TonyXuQAQ opened this issue · 9 comments

Hi, after going through the training code, it seems that the gradient is not properly backpropagated. It seems that all projector layers mm_projectorare called within torch.no_grad (i.e., call_1, call_2). If so, it means the projector layer is not trained at all, right? Is this a typo in the released code or an error?

Can you share the error output and training configuration file?

There is no error. I just used the raw code of this repo. I mean, the projector mm_projector layer seems not been trained properly in valley/model/valley.py. All mm_projector are wrapped in torch.no_grad so that the projector will not be trained, since the gradient is blocked within torch.no_grad.

image In the file train.py, You can set whether need to update the projector.

But projectors are wrapped inside torch.no_grad. So the gradient cannot pass the projector, i.e., the projector is not trained. And you did not use this layer elsewhere. I wonder how you trained this projector.
Screenshot from 2023-09-21 10-50-57

But projectors are wrapped inside torch.no_grad. So the gradient cannot pass the projector, i.e., the projector is not trained. And you did not use this layer elsewhere. I wonder how you trained this projector. Screenshot from 2023-09-21 10-50-57

@TonyXuQAQ I find the projector is not wrapped inside 'torch.no_grad' in the original code of this repo, as follows:
image in
[https://github.com/RupertLuo/Valley/blob/8da73a9551cd9ce520c47f7c3f508fdfc387f4f8/valley/model/valley.py].
I guess the "bug" is caused by reorganizing the codes. And the projector should be outside the 'torch.no_grad' as the released models are trained with tuning projector.

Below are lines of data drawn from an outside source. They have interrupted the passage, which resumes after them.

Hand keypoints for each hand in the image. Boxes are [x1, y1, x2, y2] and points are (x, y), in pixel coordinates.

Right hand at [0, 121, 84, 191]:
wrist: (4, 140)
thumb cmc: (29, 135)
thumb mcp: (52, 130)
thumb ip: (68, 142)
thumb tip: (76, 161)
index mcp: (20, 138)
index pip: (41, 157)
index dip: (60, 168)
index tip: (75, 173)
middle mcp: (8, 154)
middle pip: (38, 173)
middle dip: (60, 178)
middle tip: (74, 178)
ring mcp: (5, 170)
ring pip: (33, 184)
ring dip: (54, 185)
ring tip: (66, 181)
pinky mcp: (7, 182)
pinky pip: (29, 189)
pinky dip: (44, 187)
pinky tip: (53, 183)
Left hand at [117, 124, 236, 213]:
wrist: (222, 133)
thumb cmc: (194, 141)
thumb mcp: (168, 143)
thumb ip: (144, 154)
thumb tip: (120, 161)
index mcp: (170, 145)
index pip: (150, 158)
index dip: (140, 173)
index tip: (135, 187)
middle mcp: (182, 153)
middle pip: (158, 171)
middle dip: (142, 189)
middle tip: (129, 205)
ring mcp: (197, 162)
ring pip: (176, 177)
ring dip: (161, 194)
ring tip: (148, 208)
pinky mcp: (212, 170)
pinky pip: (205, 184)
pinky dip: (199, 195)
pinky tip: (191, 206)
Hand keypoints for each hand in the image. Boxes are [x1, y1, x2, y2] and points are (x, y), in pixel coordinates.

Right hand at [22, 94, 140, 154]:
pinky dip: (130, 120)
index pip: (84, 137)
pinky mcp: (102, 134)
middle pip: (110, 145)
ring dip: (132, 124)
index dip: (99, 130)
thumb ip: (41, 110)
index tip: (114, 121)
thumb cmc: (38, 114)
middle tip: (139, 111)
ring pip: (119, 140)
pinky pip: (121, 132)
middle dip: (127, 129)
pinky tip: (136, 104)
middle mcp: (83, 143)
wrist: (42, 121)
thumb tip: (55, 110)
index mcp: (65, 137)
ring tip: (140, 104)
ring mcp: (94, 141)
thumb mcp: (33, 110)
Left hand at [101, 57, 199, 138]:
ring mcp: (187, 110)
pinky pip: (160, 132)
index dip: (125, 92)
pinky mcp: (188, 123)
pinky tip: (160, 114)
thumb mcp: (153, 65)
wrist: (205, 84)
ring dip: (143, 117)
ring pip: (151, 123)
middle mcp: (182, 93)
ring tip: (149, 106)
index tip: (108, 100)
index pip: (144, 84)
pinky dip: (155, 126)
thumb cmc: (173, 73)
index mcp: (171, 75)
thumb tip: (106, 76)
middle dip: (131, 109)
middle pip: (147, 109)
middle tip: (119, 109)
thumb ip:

Thanks for the information.

During finetuning, I also noticed that your current version code cannot load VideoChat-instruct-11K normally. Because LLaVA-instruct-150K's label is organized as "{'human":... "gpt":...}", but VideoChat-instruct-11K's label is organized as "{'q':..., 'a':...}". These two datasets have different label formats. But your code did not do format transformation. I guess you missed the label pre-processing code.

I don't know how, based on your llama-2-pretrain weights, I finetuned valley on the above two datasets and the results are very bad. I will refer to the early commits of this repo for debugging.

So may I know which commit is used to train the provided valley-2-7b? I just want to re-implement the performance of the provided checkpoints

Thanks for the information.

During finetuning, I also noticed that your current version code cannot load VideoChat-instruct-11K normally. Because LLaVA-instruct-150K's label is organized as "{'human":... "gpt":...}", but VideoChat-instruct-11K's label is organized as "{'q':..., 'a':...}". These two datasets have different label formats. But your code did not do format transformation. I guess you missed the label pre-processing code.

I don't know how, based on your llama-2-pretrain weights, I finetuned valley on the above two datasets and the results are very bad. I will refer to the early commits of this repo for debugging.

LLaVA-instruct-150k should be able to load. For videochat-11k, you need to convert the format to LLaVA-instruct-150k.

So may I know which commit is used to train the provided valley-2-7b? I just want to re-implement the performance of the provided checkpoints

Thank you for your continued attention to this project. I will synchronize it to the code that can be perfectly trained as soon as possible.